Penny Lucas-White

Volleyball

Served as envoy

  • 2013  –  China

Former U.S. National Team member Penny Lucas-White has just concluded her eighth season as the head volleyball coach at Alabama State University.

Shedraws her coaching expertise from an impressive playing career at the collegiate, national and international levels, as well as coaching some of the top scholar-athletes in the nation.

Career highlights include:
– Played at LSU (1980-83) and as a professional, domestically and internationally (1984-91, 1997)
– Played as a member of the U.S. National Volleyball Team (1985-86)
– Spent 26 seasons as a coach, 16 as a college head coach (Memphis 1991-95, Air Force Academy 1996-2009, Alabama State 2011-present)
Coached athletes that earned MIT, Rhodes and Alberta Bart Holaday Scholarships
– Guided the Lady Hornets four SWAC championships
Four-time conference coach of the year (twice at Memphis, twice at ASU)

During her tenure at the helm for the Lady Hornets, Lucas-White has upgraded the nonconference schedule to include trips against some of the top teams in the country.
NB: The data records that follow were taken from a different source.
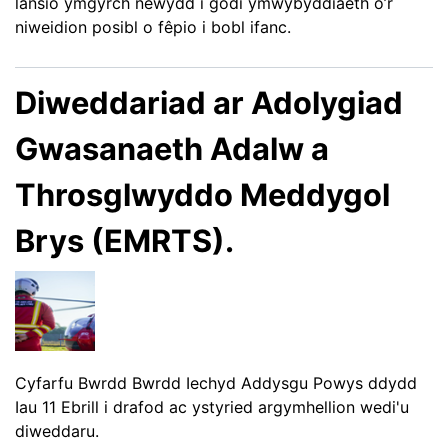
lansio ymgyrch newydd i godi ymwybyddiaeth o’r
niweidion posibl o fêpio i bobl ifanc.
Diweddariad ar Adolygiad
Gwasanaeth Adalw a
Throsglwyddo Meddygol
Brys (EMRTS).
Cyfarfu Bwrdd Bwrdd Iechyd Addysgu Powys ddydd
Iau 11 Ebrill i drafod ac ystyried argymhellion wedi'u
diweddaru.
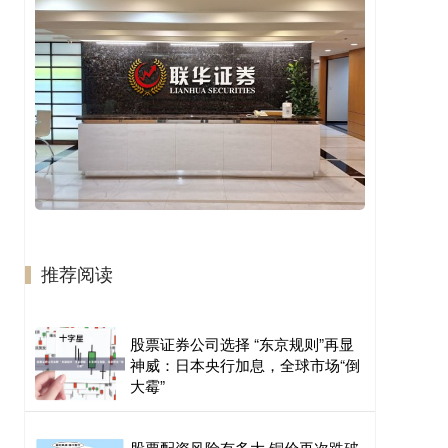
推荐阅读
股票证券公司选择 “东京规则”再显
神威：日本央行加息，全球市场“倒
大霉”
股票配资风险有多大 铜价再次跌破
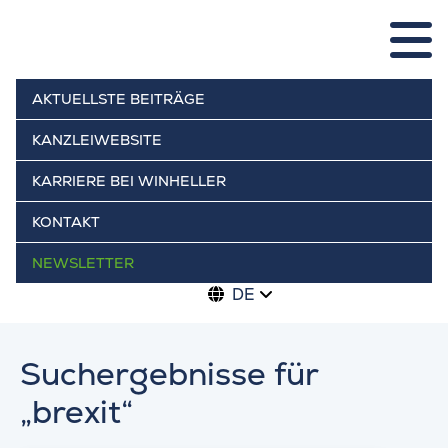
AKTUELLSTE BEITRÄGE
KANZLEIWEBSITE
KARRIERE BEI WINHELLER
KONTAKT
NEWSLETTER
DE
Suchergebnisse für
„brexit“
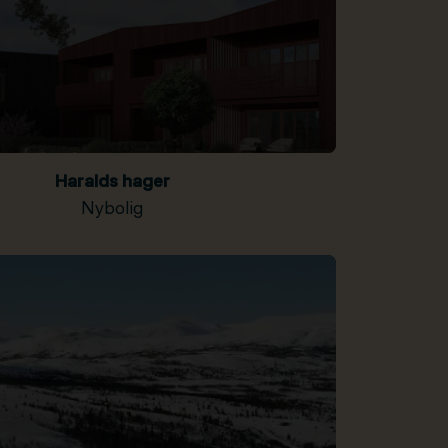
Haralds hager
Nybolig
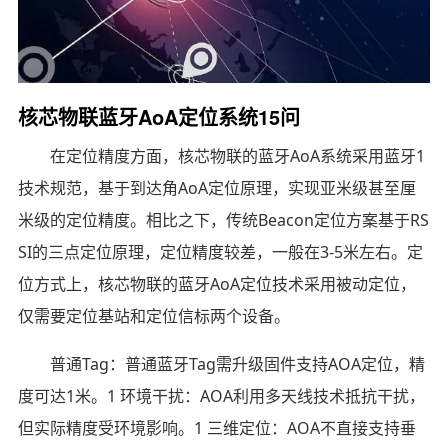
核芯物联蓝牙AoA定位系统15问
在定位精度方面，核芯物联的蓝牙AoA系统采用蓝牙1
技术规范，基于到达角AoA定位原理，实现亚米级甚至厘
米级的定位精度。相比之下，传统Beacon定位方案基于RS
SI的三点定位原理，定位精度较差，一般在3-5米左右。定
位方式上，核芯物联的蓝牙AoA定位技术采用被动定位，
仅需要定位基站和定位信标两个设备。
普通Tag：普通蓝牙Tag需升级固件支持AOA定位，精
度可达1米。1 环境干扰：AOA利用多天线技术抵抗干扰，
但实际精度受环境影响。1 三维定位：AOA不直接支持垂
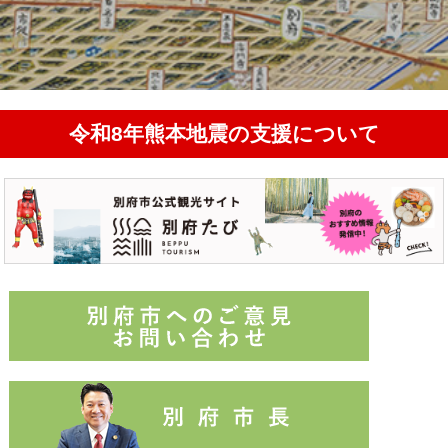
令和8年熊本地震の支援について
Lucas-White has always emphasized work in the classroom and that has not changed since she arrived on the ASU campus. Following the 2012-13 season, the volleyball team received the Large Team Academic Award at the ASU Athletic Banquet based on the overall team grade point average.

As head coach at Memphis, Lucas-White led the program to back-to-back Great Midwest Conference titles in 1993 and 1994, earning Coach of the Year honors both seasons. Her Lady Tiger squads maintained a 3.0 team GPA during her tenure at Memphis.

Lucas-White took the reins at Air Force Academy in 1996, the school’s first season competing in Division I in the highly competitive Western Athletic Conference (now known as the Mountain West Conference). A total of 18 cadet-athletes earned academic All-Mountain West Conference honors, including one Conference Scholar-Athlete of the Year.

Among her community involvement, Lucas-White has been an active member of the American Volleyball Coaches Association. In 2003, she helped the AVCA receive an NCAA minority coaches grant for a program entitled “Volleyball: Live it! Love it! Coach It!”

She earned first-team All-SEC honors, as well as the MVP award, in her first season playing at LSU. After a three-year career, she left college to begin her professional playing career domestically in the United States Volleyball League and internationally in Italy and Germany.

While competing professionally in the United States and Europe, Lucas-White began her coaching career as an assistant coach at Auburn from 1987-89.

Lucas-White earned the honor of playing on the United States National Volleyball Team in the 1985 NORCECA (North, Central America and Caribbean) Games, competing against the best players in the world.